===== INFORMATION =====
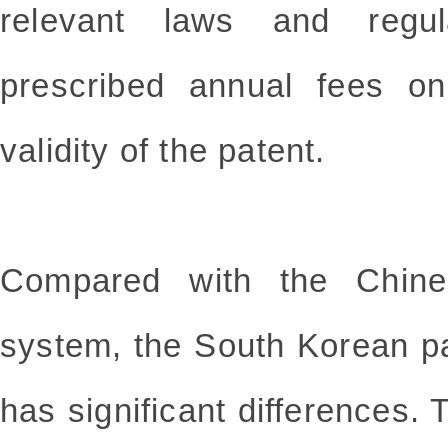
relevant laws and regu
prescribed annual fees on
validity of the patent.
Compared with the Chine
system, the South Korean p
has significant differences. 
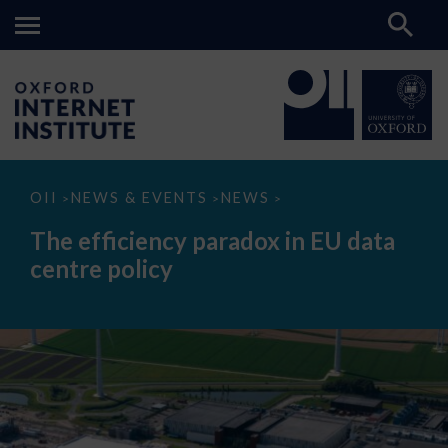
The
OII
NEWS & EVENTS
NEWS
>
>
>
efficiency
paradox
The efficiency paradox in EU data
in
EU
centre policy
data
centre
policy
=====
===== INFORMATION =====
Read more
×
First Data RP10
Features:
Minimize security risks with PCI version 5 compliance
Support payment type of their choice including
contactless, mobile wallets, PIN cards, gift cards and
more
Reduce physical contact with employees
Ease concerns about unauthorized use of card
=====
Take the records above and return, word for word, only the lines that fall from the line with "contactless, mobile wallets, PIN" to the line with "Ease concerns about unauthorized use of card", both of them included.

contactless, mobile wallets, PIN cards, gift cards and
more
Reduce physical contact with employees
Ease concerns about unauthorized use of card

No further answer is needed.